What is required —
Reproduce each of the entries below verbatim, preserving every line in its original form.
==============================
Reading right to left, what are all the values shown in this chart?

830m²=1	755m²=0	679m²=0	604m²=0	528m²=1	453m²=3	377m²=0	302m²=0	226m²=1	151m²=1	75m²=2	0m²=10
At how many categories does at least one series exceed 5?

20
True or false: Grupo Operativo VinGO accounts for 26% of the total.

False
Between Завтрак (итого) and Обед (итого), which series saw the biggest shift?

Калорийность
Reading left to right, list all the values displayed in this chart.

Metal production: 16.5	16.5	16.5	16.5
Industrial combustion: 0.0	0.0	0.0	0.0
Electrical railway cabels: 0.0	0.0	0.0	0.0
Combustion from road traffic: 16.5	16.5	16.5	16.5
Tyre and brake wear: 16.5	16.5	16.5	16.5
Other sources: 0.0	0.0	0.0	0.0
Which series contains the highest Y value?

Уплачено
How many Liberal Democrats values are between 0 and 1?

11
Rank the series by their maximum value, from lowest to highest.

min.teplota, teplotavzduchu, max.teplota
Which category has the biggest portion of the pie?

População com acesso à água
==============================
Answer space —
Reading right to left, what are all the values shown in this chart?

830m²=1	755m²=0	679m²=0	604m²=0	528m²=1	453m²=3	377m²=0	302m²=0	226m²=1	151m²=1	75m²=2	0m²=10
At how many categories does at least one series exceed 5?

20
True or false: Grupo Operativo VinGO accounts for 26% of the total.

False
Between Завтрак (итого) and Обед (итого), which series saw the biggest shift?

Калорийность
Reading left to right, list all the values displayed in this chart.

Metal production: 16.5	16.5	16.5	16.5
Industrial combustion: 0.0	0.0	0.0	0.0
Electrical railway cabels: 0.0	0.0	0.0	0.0
Combustion from road traffic: 16.5	16.5	16.5	16.5
Tyre and brake wear: 16.5	16.5	16.5	16.5
Other sources: 0.0	0.0	0.0	0.0
Which series contains the highest Y value?

Уплачено
How many Liberal Democrats values are between 0 and 1?

11
Rank the series by their maximum value, from lowest to highest.

min.teplota, teplotavzduchu, max.teplota
Which category has the biggest portion of the pie?

População com acesso à água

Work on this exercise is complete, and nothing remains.